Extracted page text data
=== Section Start ===

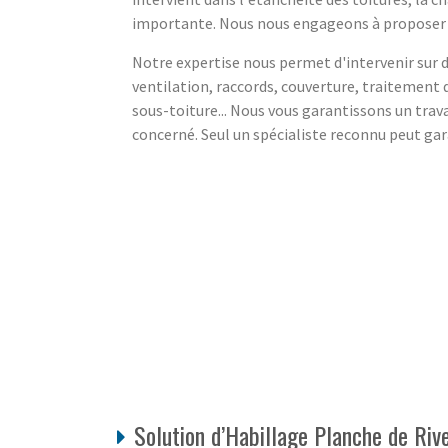
importante. Nous nous engageons à proposer de
Notre expertise nous permet d'intervenir sur de
ventilation, raccords, couverture, traitement d
sous-toiture... Nous vous garantissons un trava
concerné. Seul un spécialiste reconnu peut gara
Solution d’Habillage Planche de Riv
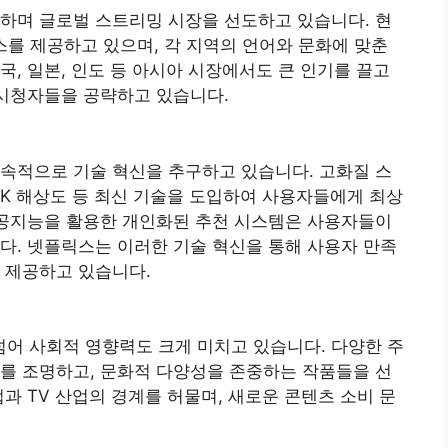
하며 글로벌 스트리밍 시장을 선도하고 있습니다. 현
스를 제공하고 있으며, 각 지역의 언어와 문화에 맞춘
국, 일본, 인도 등 아시아 시장에서도 큰 인기를 끌고
 시청자들을 공략하고 있습니다.
속적으로 기술 혁신을 추구하고 있습니다. 고화질 스
 지원, 4K 해상도 등 최신 기술을 도입하여 사용자들에게 최상
인공지능을 활용한 개인화된 추천 시스템은 사용자들이
다. 넷플릭스는 이러한 기술 혁신을 통해 사용자 만족
 제공하고 있습니다.
어 사회적 영향력도 크게 미치고 있습니다. 다양한 주
를 조명하고, 문화적 다양성을 존중하는 작품들을 선
과 TV 산업의 경계를 허물며, 새로운 콘텐츠 소비 문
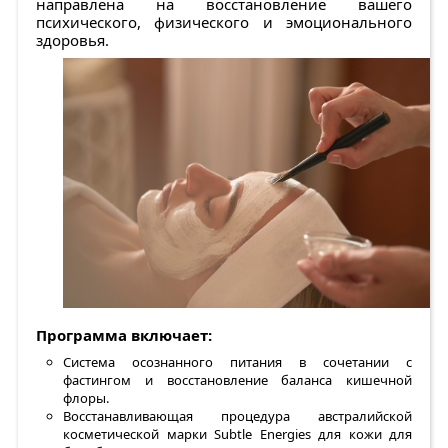
направлена на восстановление вашего
психического, физического и эмоционального
здоровья.
Программа включает:
Система осознанного питания в сочетании с
фастингом и восстановление баланса кишечной
флоры.
Восстанавливающая процедура австралийской
косметической марки Subtle Energies для кожи для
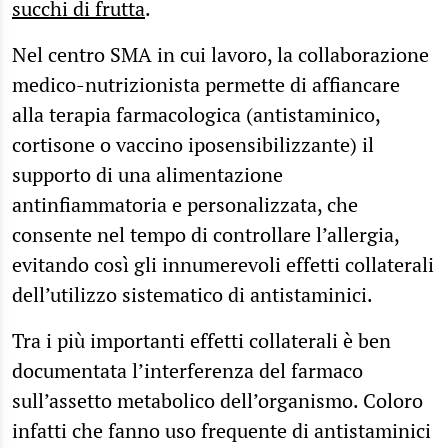
succhi di frutta
.
Nel centro SMA in cui lavoro, la collaborazione
medico-nutrizionista permette di affiancare
alla terapia farmacologica (antistaminico,
cortisone o vaccino iposensibilizzante) il
supporto di una alimentazione
antinfiammatoria e personalizzata, che
consente nel tempo di controllare l’allergia,
evitando così gli innumerevoli effetti collaterali
dell’utilizzo sistematico di antistaminici.
Tra i più importanti effetti collaterali è ben
documentata l’interferenza del farmaco
sull’assetto metabolico dell’organismo. Coloro
infatti che fanno uso frequente di antistaminici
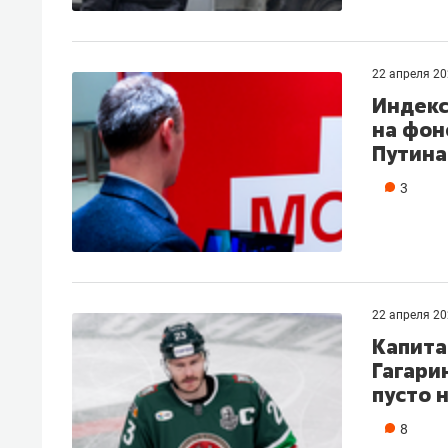
22 апреля 2
Индекс
на фон
Путина
3
22 апреля 2
Капита
Гагари
пусто 
8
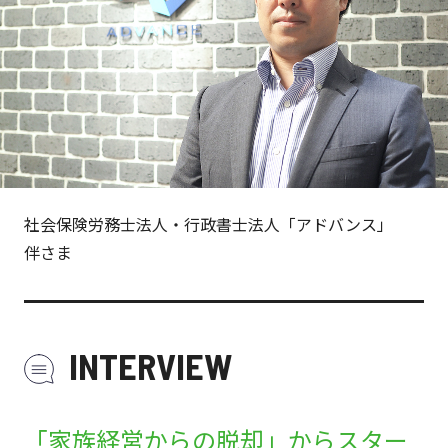
社会保険労務士法人・行政書士法人「アドバンス」
伴さま
INTERVIEW
「家族経営からの脱却」からスター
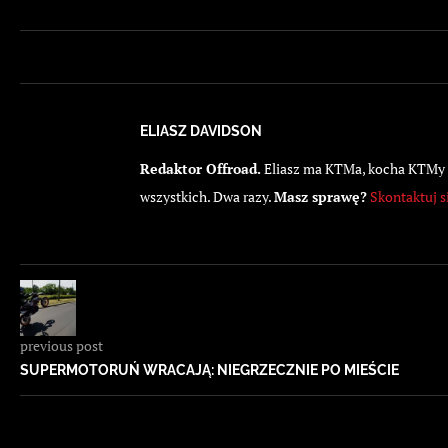
ELIASZ DAVIDSON
Redaktor Offroad.
Eliasz ma KTMa, kocha KTMy i 
wszystkich. Dwa razy.
Masz sprawę?
Skontaktuj s
previous post
SUPERMOTORUŃ WRACAJĄ: NIEGRZECZNIE PO MIEŚCIE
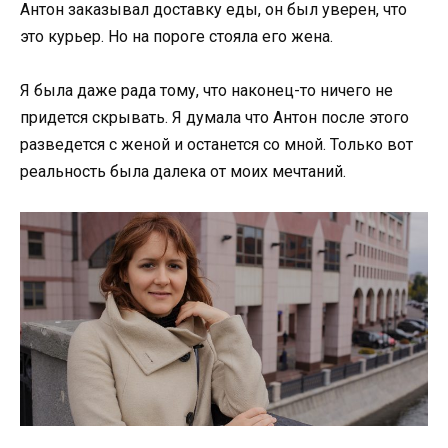
Антон заказывал доставку еды, он был уверен, что
это курьер. Но на пороге стояла его жена.
Я была даже рада тому, что наконец-то ничего не
придется скрывать. Я думала что Антон после этого
разведется с женой и останется со мной. Только вот
реальность была далека от моих мечтаний.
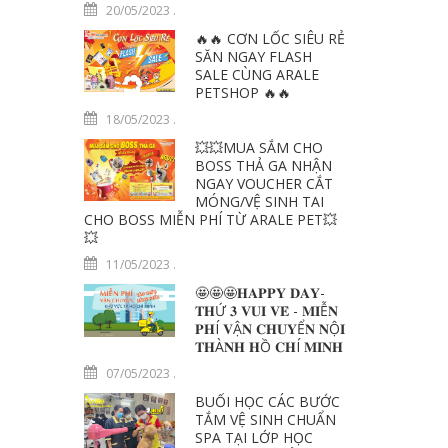
20/05/2023
.
🔥🔥 CƠN LỐC SIÊU RẺ
SĂN NGAY FLASH
SALE CÙNG ARALE
PETSHOP 🔥🔥
18/05/2023
.
💥💥MUA SẮM CHO
BOSS THẢ GA NHẬN
NGAY VOUCHER CẮT
MÓNG/VỆ SINH TAI
CHO BOSS MIỄN PHÍ TỪ ARALE PET💥
💥
11/05/2023
.
🤩🤩🤩𝐇𝐀𝐏𝐏𝐘 𝐃𝐀𝐘-
𝐓𝐇Ứ 𝟑 𝐕𝐔𝐈 𝐕𝐄̉ - 𝐌𝐈Ễ𝐍
𝐏𝐇Í 𝐕Ậ𝐍 𝐂𝐇𝐔𝐘Ể𝐍 𝐍Ộ𝐈
𝐓𝐇À𝐍𝐇 𝐇Ồ 𝐂𝐇Í 𝐌𝐈𝐍𝐇
07/05/2023
.
BUỔI HỌC CÁC BƯỚC
TẮM VỆ SINH CHUẨN
SPA TẠI LỚP HỌC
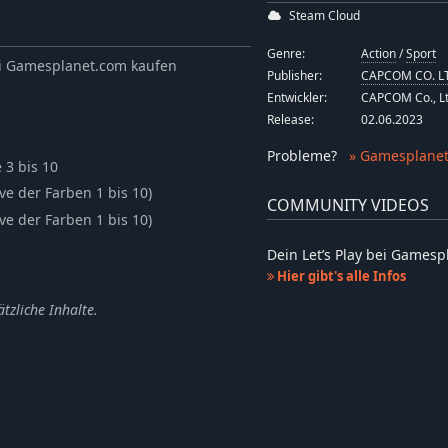
Steam Cloud
Genre:
Action
/
Sport
bei Gamesplanet.com kaufen
Publisher:
CAPCOM CO. L
Entwickler:
CAPCOM Co., Lt
Release:
02.06.2023
Probleme
?
» Gamesplanet
 3 bis 10
ive der Farben 1 bis 10)
COMMUNITY VIDEOS
ive der Farben 1 bis 10)
Dein Let’s Play bei Games
Hier gibt's alle Infos
tzliche Inhalte.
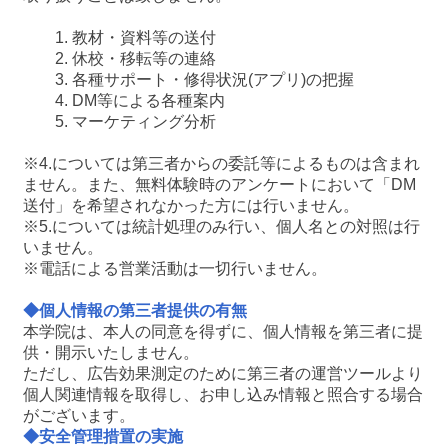
1. 教材・資料等の送付
2. 休校・移転等の連絡
3. 各種サポート・修得状況(アプリ)の把握
4. DM等による各種案内
5. マーケティング分析
※4.については第三者からの委託等によるものは含まれ
ません。また、無料体験時のアンケートにおいて「DM
送付」を希望されなかった方には行いません。
※5.については統計処理のみ行い、個人名との対照は行
いません。
※電話による営業活動は一切行いません。
◆個人情報の第三者提供の有無
本学院は、本人の同意を得ずに、個人情報を第三者に提
供・開示いたしません。
ただし、広告効果測定のために第三者の運営ツールより
個人関連情報を取得し、お申し込み情報と照合する場合
がございます。
◆安全管理措置の実施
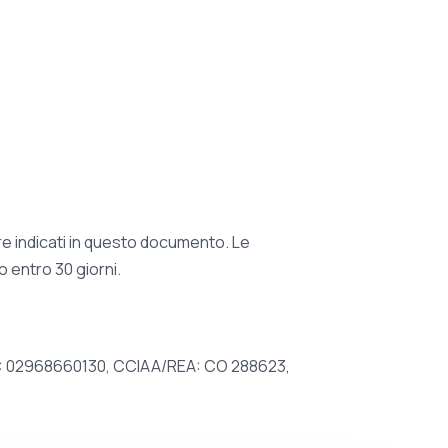
lare indicati in questo documento. Le
o entro 30 giorni.
A/ CF: 02968660130, CCIAA/REA: CO 288623,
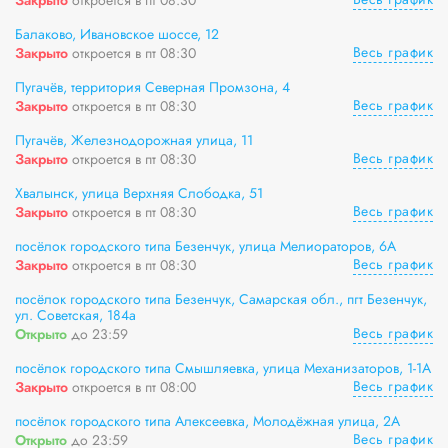
Балаково, Ивановское шоссе, 12
Весь график
Закрыто
откроется в пт 08:30
Пугачёв, территория Северная Промзона, 4
Весь график
Закрыто
откроется в пт 08:30
Пугачёв, Железнодорожная улица, 11
Весь график
Закрыто
откроется в пт 08:30
Хвалынск, улица Верхняя Слободка, 51
Весь график
Закрыто
откроется в пт 08:30
посёлок городского типа Безенчук, улица Мелиораторов, 6А
Весь график
Закрыто
откроется в пт 08:30
посёлок городского типа Безенчук, Самарская обл., пгт Безенчук,
ул. Советская, 184а
Весь график
Открыто
до 23:59
посёлок городского типа Смышляевка, улица Механизаторов, 1-1А
Весь график
Закрыто
откроется в пт 08:00
посёлок городского типа Алексеевка, Молодёжная улица, 2А
Весь график
Открыто
до 23:59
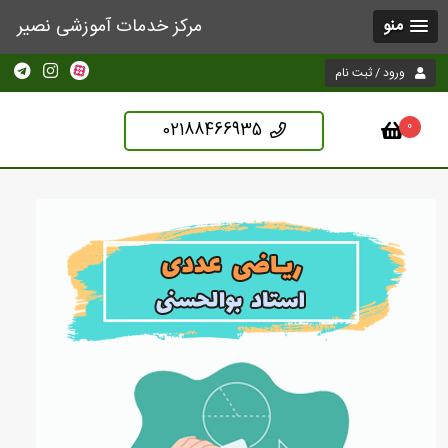
مرکز خدمات آموزشی نصیر
منو
ورود / ثبت نام
02188466935
0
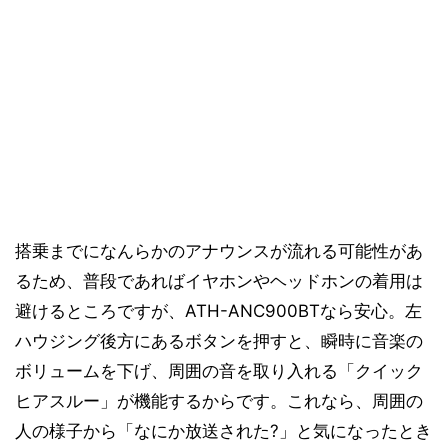
搭乗までになんらかのアナウンスが流れる可能性があ
るため、普段であればイヤホンやヘッドホンの着用は
避けるところですが、ATH-ANC900BTなら安心。左
ハウジング後方にあるボタンを押すと、瞬時に音楽の
ボリュームを下げ、周囲の音を取り入れる「クイック
ヒアスルー」が機能するからです。これなら、周囲の
人の様子から「なにか放送された?」と気になったとき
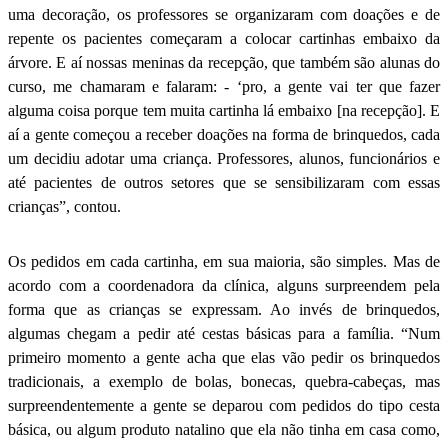
uma decoração, os professores se organizaram com doações e de
repente os pacientes começaram a colocar cartinhas embaixo da
árvore. E aí nossas meninas da recepção, que também são alunas do
curso, me chamaram e falaram: - ‘pro, a gente vai ter que fazer
alguma coisa porque tem muita cartinha lá embaixo [na recepção]. E
aí a gente começou a receber doações na forma de brinquedos, cada
um decidiu adotar uma criança. Professores, alunos, funcionários e
até pacientes de outros setores que se sensibilizaram com essas
crianças”, contou.
Os pedidos em cada cartinha, em sua maioria, são simples. Mas de
acordo com a coordenadora da clínica, alguns surpreendem pela
forma que as crianças se expressam. Ao invés de brinquedos,
algumas chegam a pedir até cestas básicas para a família. “Num
primeiro momento a gente acha que elas vão pedir os brinquedos
tradicionais, a exemplo de bolas, bonecas, quebra-cabeças, mas
surpreendentemente a gente se deparou com pedidos do tipo cesta
básica, ou algum produto natalino que ela não tinha em casa como,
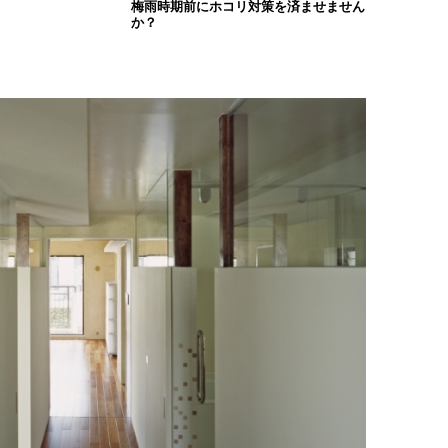
梅雨時期前にホコリ対策を済ませません
か？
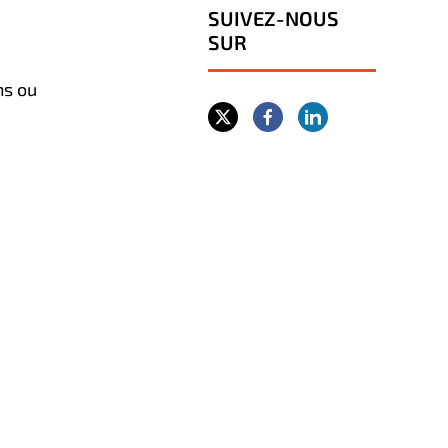
SUIVEZ-NOUS
SUR
ns ou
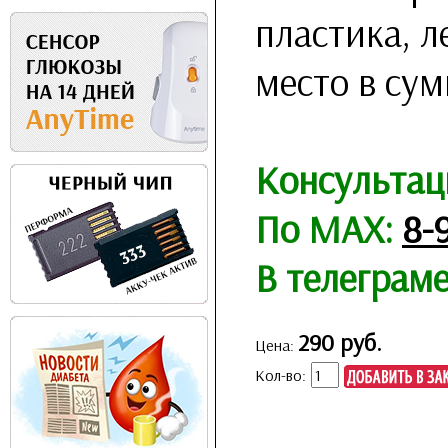
пластика, л
место в сум
Консультац
По MAX:
8-
В телеграм
290 руб.
Цена:
Кол-во:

=== Section End ===

### WHAT TO WORK ON
Return every line of text from all the entries above verbatim, leaving out the pictures.

### ANSWER SPACE
importante. Nous nous engageons à proposer de
Notre expertise nous permet d'intervenir sur de
ventilation, raccords, couverture, traitement d
sous-toiture... Nous vous garantissons un trava
concerné. Seul un spécialiste reconnu peut gara
Solution d’Habillage Planche de Riv
하며 글로벌 스트리밍 시장을 선도하고 있습니다. 현
스를 제공하고 있으며, 각 지역의 언어와 문화에 맞춘
국, 일본, 인도 등 아시아 시장에서도 큰 인기를 끌고
 시청자들을 공략하고 있습니다.
속적으로 기술 혁신을 추구하고 있습니다. 고화질 스
 지원, 4K 해상도 등 최신 기술을 도입하여 사용자들에게 최상
인공지능을 활용한 개인화된 추천 시스템은 사용자들이
다. 넷플릭스는 이러한 기술 혁신을 통해 사용자 만족
 제공하고 있습니다.
어 사회적 영향력도 크게 미치고 있습니다. 다양한 주
를 조명하고, 문화적 다양성을 존중하는 작품들을 선
과 TV 산업의 경계를 허물며, 새로운 콘텐츠 소비 문
направлена на восстановление вашего
психического, физического и эмоционального
здоровья.
Программа включает:
Система осознанного питания в сочетании с
фастингом и восстановление баланса кишечной
флоры.
Восстанавливающая процедура австралийской
косметической марки Subtle Energies для кожи для
succhi di frutta
.
Nel centro SMA in cui lavoro, la collaborazione
medico-nutrizionista permette di affiancare
alla terapia farmacologica (antistaminico,
cortisone o vaccino iposensibilizzante) il
supporto di una alimentazione
antinfiammatoria e personalizzata, che
consente nel tempo di controllare l’allergia,
evitando così gli innumerevoli effetti collaterali
dell’utilizzo sistematico di antistaminici.
Tra i più importanti effetti collaterali è ben
documentata l’interferenza del farmaco
sull’assetto metabolico dell’organismo. Coloro
infatti che fanno uso frequente di antistaminici
22 апреля 2
Индекс
на фон
Путина
3
22 апреля 2
Капита
Гагари
пусто 
8
社会保険労務士法人・行政書士法人「アドバンス」
伴さま
INTERVIEW
「家族経営からの脱却」からスター
ELIASZ DAVIDSON
Redaktor Offroad.
Eliasz ma KTMa, kocha KTMy i 
wszystkich. Dwa razy.
Masz sprawę?
Skontaktuj s
previous post
SUPERMOTORUŃ WRACAJĄ: NIEGRZECZNIE PO MIEŚCIE
Антон заказывал доставку еды, он был уверен, что
это курьер. Но на пороге стояла его жена.
Я была даже рада тому, что наконец-то ничего не
придется скрывать. Я думала что Антон после этого
разведется с женой и останется со мной. Только вот
реальность была далека от моих мечтаний.
20/05/2023
.
🔥🔥 CƠN LỐC SIÊU RẺ
SĂN NGAY FLASH
SALE CÙNG ARALE
PETSHOP 🔥🔥
18/05/2023
.
💥💥MUA SẮM CHO
BOSS THẢ GA NHẬN
NGAY VOUCHER CẮT
MÓNG/VỆ SINH TAI
CHO BOSS MIỄN PHÍ TỪ ARALE PET💥
💥
11/05/2023
.
🤩🤩🤩𝐇𝐀𝐏𝐏𝐘 𝐃𝐀𝐘-
𝐓𝐇Ứ 𝟑 𝐕𝐔𝐈 𝐕𝐄̉ - 𝐌𝐈Ễ𝐍
𝐏𝐇Í 𝐕Ậ𝐍 𝐂𝐇𝐔𝐘Ể𝐍 𝐍Ộ𝐈
𝐓𝐇À𝐍𝐇 𝐇Ồ 𝐂𝐇Í 𝐌𝐈𝐍𝐇
07/05/2023
.
BUỔI HỌC CÁC BƯỚC
TẮM VỆ SINH CHUẨN
SPA TẠI LỚP HỌC
Steam Cloud
Genre:
Action
/
Sport
bei Gamesplanet.com kaufen
Publisher:
CAPCOM CO. L
Entwickler:
CAPCOM Co., Lt
Release:
02.06.2023
Probleme
?
» Gamesplanet
 3 bis 10
ive der Farben 1 bis 10)
COMMUNITY VIDEOS
ive der Farben 1 bis 10)
Dein Let’s Play bei Games
Hier gibt's alle Infos
tzliche Inhalte.
1. 教材・資料等の送付
2. 休校・移転等の連絡
3. 各種サポート・修得状況(アプリ)の把握
4. DM等による各種案内
5. マーケティング分析
※4.については第三者からの委託等によるものは含まれ
ません。また、無料体験時のアンケートにおいて「DM
送付」を希望されなかった方には行いません。
※5.については統計処理のみ行い、個人名との対照は行
いません。
※電話による営業活動は一切行いません。
◆個人情報の第三者提供の有無
本学院は、本人の同意を得ずに、個人情報を第三者に提
供・開示いたしません。
ただし、広告効果測定のために第三者の運営ツールより
個人関連情報を取得し、お申し込み情報と照合する場合
がございます。
◆安全管理措置の実施
lare indicati in questo documento. Le
o entro 30 giorni.
A/ CF: 02968660130, CCIAA/REA: CO 288623,
Балаково, Ивановское шоссе, 12
Весь график
Закрыто
откроется в пт 08:30
Пугачёв, территория Северная Промзона, 4
Весь график
Закрыто
откроется в пт 08:30
Пугачёв, Железнодорожная улица, 11
Весь график
Закрыто
откроется в пт 08:30
Хвалынск, улица Верхняя Слободка, 51
Весь график
Закрыто
откроется в пт 08:30
посёлок городского типа Безенчук, улица Мелиораторов, 6А
Весь график
Закрыто
откроется в пт 08:30
посёлок городского типа Безенчук, Самарская обл., пгт Безенчук,
ул. Советская, 184а
Весь график
Открыто
до 23:59
посёлок городского типа Смышляевка, улица Механизаторов, 1-1А
Весь график
Закрыто
откроется в пт 08:00
посёлок городского типа Алексеевка, Молодёжная улица, 2А
Весь график
Открыто
до 23:59
مرکز خدمات آموزشی نصیر
منو
ورود / ثبت نام
02188466935
0
搭乗までになんらかのアナウンスが流れる可能性があ
るため、普段であればイヤホンやヘッドホンの着用は
避けるところですが、ATH-ANC900BTなら安心。左
ハウジング後方にあるボタンを押すと、瞬時に音楽の
ボリュームを下げ、周囲の音を取り入れる「クイック
ヒアスルー」が機能するからです。これなら、周囲の
人の様子から「なにか放送された?」と気になったとき
uma decoração, os professores se organizaram com doações e de
repente os pacientes começaram a colocar cartinhas embaixo da
árvore. E aí nossas meninas da recepção, que também são alunas do
curso, me chamaram e falaram: - ‘pro, a gente vai ter que fazer
alguma coisa porque tem muita cartinha lá embaixo [na recepção]. E
aí a gente começou a receber doações na forma de brinquedos, cada
um decidiu adotar uma criança. Professores, alunos, funcionários e
até pacientes de outros setores que se sensibilizaram com essas
crianças”, contou.
Os pedidos em cada cartinha, em sua maioria, são simples. Mas de
acordo com a coordenadora da clínica, alguns surpreendem pela
forma que as crianças se expressam. Ao invés de brinquedos,
algumas chegam a pedir até cestas básicas para a família. “Num
primeiro momento a gente acha que elas vão pedir os brinquedos
tradicionais, a exemplo de bolas, bonecas, quebra-cabeças, mas
surpreendentemente a gente se deparou com pedidos do tipo cesta
básica, ou algum produto natalino que ela não tinha em casa como,
梅雨時期前にホコリ対策を済ませません
か？
SUIVEZ-NOUS
SUR
ns ou
пластика, л
место в сум
Консультац
По MAX:
8-
В телеграм
290 руб.
Цена:
Кол-во:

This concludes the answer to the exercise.